Dealing with my trauma changed everything in my life. It helped me recognize and remove myself from abusive relationships, it allowed me to better connect with my children, and it improved my work.
It was also the hardest thing I’ve ever done. Many times, I wanted to quit. Trauma work takes effort, and usually, you feel worse before you get better. It seemed like I’d have to give it everything I had to make a few inches of progress, and then something would happen, and I’d be back where I started.
“When you’re going through hell, keep going,” is a quote from Churchill that I often repeated to myself during the toughest, darkest hours. Another quote that helped me: “This too shall pass.”
I think most of success comes down to not quitting. You suck, but you show up. You lose, but you show up. You make mistakes, but you show up. It takes longer than you’d like, but then happens faster than you can imagine.

§ EXTRACTED ENTRIES:
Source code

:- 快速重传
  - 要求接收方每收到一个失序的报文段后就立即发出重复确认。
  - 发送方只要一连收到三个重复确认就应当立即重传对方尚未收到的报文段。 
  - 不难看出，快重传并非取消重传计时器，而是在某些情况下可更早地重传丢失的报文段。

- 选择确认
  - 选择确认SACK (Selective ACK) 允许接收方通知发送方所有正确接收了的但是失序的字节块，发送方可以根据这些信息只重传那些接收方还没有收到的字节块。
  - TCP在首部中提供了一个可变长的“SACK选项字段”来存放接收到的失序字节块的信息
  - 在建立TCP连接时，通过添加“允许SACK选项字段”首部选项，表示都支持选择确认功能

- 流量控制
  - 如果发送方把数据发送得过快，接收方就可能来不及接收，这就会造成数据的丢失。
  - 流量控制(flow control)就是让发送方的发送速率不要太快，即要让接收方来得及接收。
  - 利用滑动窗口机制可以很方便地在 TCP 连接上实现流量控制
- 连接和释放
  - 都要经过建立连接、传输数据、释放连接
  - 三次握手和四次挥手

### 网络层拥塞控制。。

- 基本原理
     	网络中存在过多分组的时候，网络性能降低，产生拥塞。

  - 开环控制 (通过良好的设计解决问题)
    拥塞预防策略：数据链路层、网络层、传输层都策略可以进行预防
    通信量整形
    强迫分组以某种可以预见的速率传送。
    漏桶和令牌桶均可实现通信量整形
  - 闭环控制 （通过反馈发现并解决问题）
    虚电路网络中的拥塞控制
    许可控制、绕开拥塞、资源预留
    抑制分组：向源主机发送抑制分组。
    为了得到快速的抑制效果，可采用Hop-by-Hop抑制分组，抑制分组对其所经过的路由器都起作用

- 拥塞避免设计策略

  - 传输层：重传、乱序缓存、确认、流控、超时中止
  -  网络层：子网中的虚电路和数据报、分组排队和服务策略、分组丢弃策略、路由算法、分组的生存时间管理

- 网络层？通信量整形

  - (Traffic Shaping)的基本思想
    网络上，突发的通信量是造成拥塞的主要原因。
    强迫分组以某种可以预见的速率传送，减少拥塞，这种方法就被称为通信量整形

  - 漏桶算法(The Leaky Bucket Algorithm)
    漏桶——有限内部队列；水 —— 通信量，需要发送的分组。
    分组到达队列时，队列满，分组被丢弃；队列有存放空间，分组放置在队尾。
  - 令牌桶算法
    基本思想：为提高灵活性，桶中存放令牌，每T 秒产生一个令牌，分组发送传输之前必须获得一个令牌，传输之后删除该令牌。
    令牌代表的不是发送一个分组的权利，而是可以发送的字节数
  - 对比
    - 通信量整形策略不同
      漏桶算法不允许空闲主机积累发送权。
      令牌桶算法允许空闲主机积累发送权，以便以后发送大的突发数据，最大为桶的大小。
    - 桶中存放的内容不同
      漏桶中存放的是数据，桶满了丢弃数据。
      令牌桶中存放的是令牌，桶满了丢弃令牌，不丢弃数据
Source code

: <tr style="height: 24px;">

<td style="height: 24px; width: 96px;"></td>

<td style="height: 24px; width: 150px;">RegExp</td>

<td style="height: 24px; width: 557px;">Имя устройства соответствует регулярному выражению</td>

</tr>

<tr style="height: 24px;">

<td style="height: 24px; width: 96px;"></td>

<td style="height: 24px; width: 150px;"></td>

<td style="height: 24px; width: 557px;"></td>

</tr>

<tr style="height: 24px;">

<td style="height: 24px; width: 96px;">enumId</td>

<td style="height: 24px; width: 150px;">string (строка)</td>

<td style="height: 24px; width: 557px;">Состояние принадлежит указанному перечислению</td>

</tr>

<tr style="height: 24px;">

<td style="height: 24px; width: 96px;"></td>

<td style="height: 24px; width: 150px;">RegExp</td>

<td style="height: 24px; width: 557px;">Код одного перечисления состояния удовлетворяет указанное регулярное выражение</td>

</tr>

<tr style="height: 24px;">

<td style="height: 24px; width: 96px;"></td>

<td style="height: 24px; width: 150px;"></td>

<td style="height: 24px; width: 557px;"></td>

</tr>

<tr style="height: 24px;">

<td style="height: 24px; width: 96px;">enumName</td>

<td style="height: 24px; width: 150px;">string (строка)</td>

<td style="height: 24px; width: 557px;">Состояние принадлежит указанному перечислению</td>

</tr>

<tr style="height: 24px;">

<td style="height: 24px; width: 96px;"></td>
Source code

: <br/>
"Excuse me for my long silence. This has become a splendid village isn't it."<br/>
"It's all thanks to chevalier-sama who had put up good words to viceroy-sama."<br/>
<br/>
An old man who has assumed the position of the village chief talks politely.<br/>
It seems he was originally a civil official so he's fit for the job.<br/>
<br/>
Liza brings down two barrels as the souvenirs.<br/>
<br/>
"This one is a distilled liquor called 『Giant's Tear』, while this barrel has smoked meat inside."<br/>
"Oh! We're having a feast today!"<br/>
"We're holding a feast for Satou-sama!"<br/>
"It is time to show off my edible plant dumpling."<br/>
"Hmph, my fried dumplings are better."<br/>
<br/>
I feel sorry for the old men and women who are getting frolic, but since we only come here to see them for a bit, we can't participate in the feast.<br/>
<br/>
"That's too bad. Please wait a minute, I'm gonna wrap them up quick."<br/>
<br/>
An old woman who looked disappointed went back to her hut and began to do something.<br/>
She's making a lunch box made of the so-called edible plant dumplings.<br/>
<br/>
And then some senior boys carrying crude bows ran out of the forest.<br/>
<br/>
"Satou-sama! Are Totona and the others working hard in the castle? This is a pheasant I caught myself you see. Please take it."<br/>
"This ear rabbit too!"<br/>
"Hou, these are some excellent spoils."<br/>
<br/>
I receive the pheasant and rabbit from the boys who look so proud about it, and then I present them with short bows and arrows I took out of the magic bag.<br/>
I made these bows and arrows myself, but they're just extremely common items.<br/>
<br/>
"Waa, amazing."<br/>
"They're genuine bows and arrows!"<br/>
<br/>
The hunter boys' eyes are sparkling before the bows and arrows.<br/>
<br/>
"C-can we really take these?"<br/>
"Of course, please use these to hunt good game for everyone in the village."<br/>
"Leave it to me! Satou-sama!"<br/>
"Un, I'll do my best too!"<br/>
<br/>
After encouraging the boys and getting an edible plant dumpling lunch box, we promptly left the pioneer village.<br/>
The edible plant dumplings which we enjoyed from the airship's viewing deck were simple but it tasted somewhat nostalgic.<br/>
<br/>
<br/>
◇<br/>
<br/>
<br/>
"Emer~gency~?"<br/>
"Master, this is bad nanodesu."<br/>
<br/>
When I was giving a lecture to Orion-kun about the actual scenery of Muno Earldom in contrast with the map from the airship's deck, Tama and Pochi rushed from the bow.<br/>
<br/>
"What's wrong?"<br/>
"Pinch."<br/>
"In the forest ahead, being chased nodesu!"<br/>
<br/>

§ QUESTIONS:
1. Summarize the essay on working through trauma in two sentences.
2. Resume the essay on working through trauma, picking up after its final sentence.

§ ANSWERS PER TASK:
1. Dealing with trauma changed the writer's life by helping them leave abusive relationships, connect better with their children, and improve their work, yet it was the hardest thing they had ever done, often bringing setbacks and the urge to quit. Quotes such as "When you're going through hell, keep going" and "This too shall pass" helped the writer through, and they conclude that success mostly comes down to not quitting and continuing to show up.

2.
I went 35 years freezing when my mom would scream at me, like the time we were at Disney World, and she got upset and yelled and cursed at me in front of my kids and any tourist within earshot.
I was taught many times how to assert my boundaries, but I never could… until ONE DAY I did.
“The way you’re talking to me is not okay. You have to leave now.”
When Dr. Amen sat down with me to discuss my brain scan, I could see a sort of twinkle in his eyes. He could predict my life without even knowing me because he knew my trauma and my responses. He knew that if I worked through the trauma, my whole life would be flipped inside out. But he also knew that if I stuck with it, it’d be worth it.
And it is.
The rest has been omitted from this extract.